What you should do =>
Reproduce every one of the lines below word for word, keeping their order.

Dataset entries
§

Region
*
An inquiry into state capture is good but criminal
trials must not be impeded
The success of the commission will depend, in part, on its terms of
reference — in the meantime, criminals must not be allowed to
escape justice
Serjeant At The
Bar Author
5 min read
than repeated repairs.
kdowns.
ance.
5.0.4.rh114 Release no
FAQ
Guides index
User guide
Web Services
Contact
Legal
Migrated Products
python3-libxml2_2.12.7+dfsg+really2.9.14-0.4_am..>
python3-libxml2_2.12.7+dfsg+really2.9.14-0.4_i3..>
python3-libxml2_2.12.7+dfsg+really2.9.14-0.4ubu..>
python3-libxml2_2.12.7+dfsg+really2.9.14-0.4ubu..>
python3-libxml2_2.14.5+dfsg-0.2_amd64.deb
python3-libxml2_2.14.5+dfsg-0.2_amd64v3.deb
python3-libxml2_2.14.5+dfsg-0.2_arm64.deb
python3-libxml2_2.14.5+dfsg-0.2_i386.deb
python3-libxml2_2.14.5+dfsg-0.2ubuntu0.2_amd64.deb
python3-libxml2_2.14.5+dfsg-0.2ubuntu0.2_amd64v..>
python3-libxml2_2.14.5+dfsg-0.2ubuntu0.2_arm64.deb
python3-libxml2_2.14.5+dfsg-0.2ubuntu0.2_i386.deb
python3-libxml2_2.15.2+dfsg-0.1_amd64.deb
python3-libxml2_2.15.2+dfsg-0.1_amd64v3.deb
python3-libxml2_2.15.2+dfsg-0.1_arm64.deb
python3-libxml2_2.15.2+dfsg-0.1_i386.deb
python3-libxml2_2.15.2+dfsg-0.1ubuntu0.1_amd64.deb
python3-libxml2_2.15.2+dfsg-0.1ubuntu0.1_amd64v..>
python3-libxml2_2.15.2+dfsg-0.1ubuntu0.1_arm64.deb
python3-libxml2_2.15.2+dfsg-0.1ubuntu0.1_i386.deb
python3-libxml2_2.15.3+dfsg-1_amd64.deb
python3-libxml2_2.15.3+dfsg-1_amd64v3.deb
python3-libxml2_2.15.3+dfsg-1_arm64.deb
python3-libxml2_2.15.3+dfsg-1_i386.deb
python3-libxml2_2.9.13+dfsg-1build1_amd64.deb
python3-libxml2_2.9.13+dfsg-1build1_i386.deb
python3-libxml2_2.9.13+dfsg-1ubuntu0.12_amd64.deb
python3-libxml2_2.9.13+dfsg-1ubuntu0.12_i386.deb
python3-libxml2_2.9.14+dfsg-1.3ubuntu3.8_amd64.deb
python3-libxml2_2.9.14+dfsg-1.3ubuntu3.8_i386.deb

§

Task solution =>
Region
*
An inquiry into state capture is good but criminal
trials must not be impeded
The success of the commission will depend, in part, on its terms of
reference — in the meantime, criminals must not be allowed to
escape justice
Serjeant At The
Bar Author
5 min read
than repeated repairs.
kdowns.
ance.
5.0.4.rh114 Release no
FAQ
Guides index
User guide
Web Services
Contact
Legal
Migrated Products
python3-libxml2_2.12.7+dfsg+really2.9.14-0.4_am..>
python3-libxml2_2.12.7+dfsg+really2.9.14-0.4_i3..>
python3-libxml2_2.12.7+dfsg+really2.9.14-0.4ubu..>
python3-libxml2_2.12.7+dfsg+really2.9.14-0.4ubu..>
python3-libxml2_2.14.5+dfsg-0.2_amd64.deb
python3-libxml2_2.14.5+dfsg-0.2_amd64v3.deb
python3-libxml2_2.14.5+dfsg-0.2_arm64.deb
python3-libxml2_2.14.5+dfsg-0.2_i386.deb
python3-libxml2_2.14.5+dfsg-0.2ubuntu0.2_amd64.deb
python3-libxml2_2.14.5+dfsg-0.2ubuntu0.2_amd64v..>
python3-libxml2_2.14.5+dfsg-0.2ubuntu0.2_arm64.deb
python3-libxml2_2.14.5+dfsg-0.2ubuntu0.2_i386.deb
python3-libxml2_2.15.2+dfsg-0.1_amd64.deb
python3-libxml2_2.15.2+dfsg-0.1_amd64v3.deb
python3-libxml2_2.15.2+dfsg-0.1_arm64.deb
python3-libxml2_2.15.2+dfsg-0.1_i386.deb
python3-libxml2_2.15.2+dfsg-0.1ubuntu0.1_amd64.deb
python3-libxml2_2.15.2+dfsg-0.1ubuntu0.1_amd64v..>
python3-libxml2_2.15.2+dfsg-0.1ubuntu0.1_arm64.deb
python3-libxml2_2.15.2+dfsg-0.1ubuntu0.1_i386.deb
python3-libxml2_2.15.3+dfsg-1_amd64.deb
python3-libxml2_2.15.3+dfsg-1_amd64v3.deb
python3-libxml2_2.15.3+dfsg-1_arm64.deb
python3-libxml2_2.15.3+dfsg-1_i386.deb
python3-libxml2_2.9.13+dfsg-1build1_amd64.deb
python3-libxml2_2.9.13+dfsg-1build1_i386.deb
python3-libxml2_2.9.13+dfsg-1ubuntu0.12_amd64.deb
python3-libxml2_2.9.13+dfsg-1ubuntu0.12_i386.deb
python3-libxml2_2.9.14+dfsg-1.3ubuntu3.8_amd64.deb
python3-libxml2_2.9.14+dfsg-1.3ubuntu3.8_i386.deb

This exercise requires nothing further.